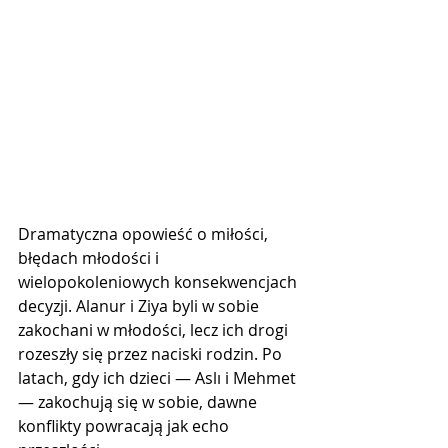
Dramatyczna opowieść o miłości, 
błędach młodości i 
wielopokoleniowych konsekwencjach 
decyzji. Alanur i Ziya byli w sobie 
zakochani w młodości, lecz ich drogi 
rozeszły się przez naciski rodzin. Po 
latach, gdy ich dzieci — Aslı i Mehmet 
— zakochują się w sobie, dawne 
konflikty powracają jak echo 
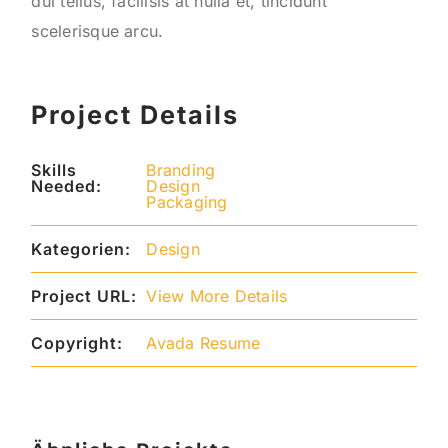
dui tellus, facilisis at nulla et, tincidunt
scelerisque arcu.
Project Details
Skills
Branding
Needed:
Design
Packaging
Kategorien:
Design
Project URL:
View More Details
Copyright:
Avada Resume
----------------
__EXERCISE DIRECTIONS__:
Count every line above that holds the string "młodości" and give the total, nothing more.

__RESPONSE AREA__:
2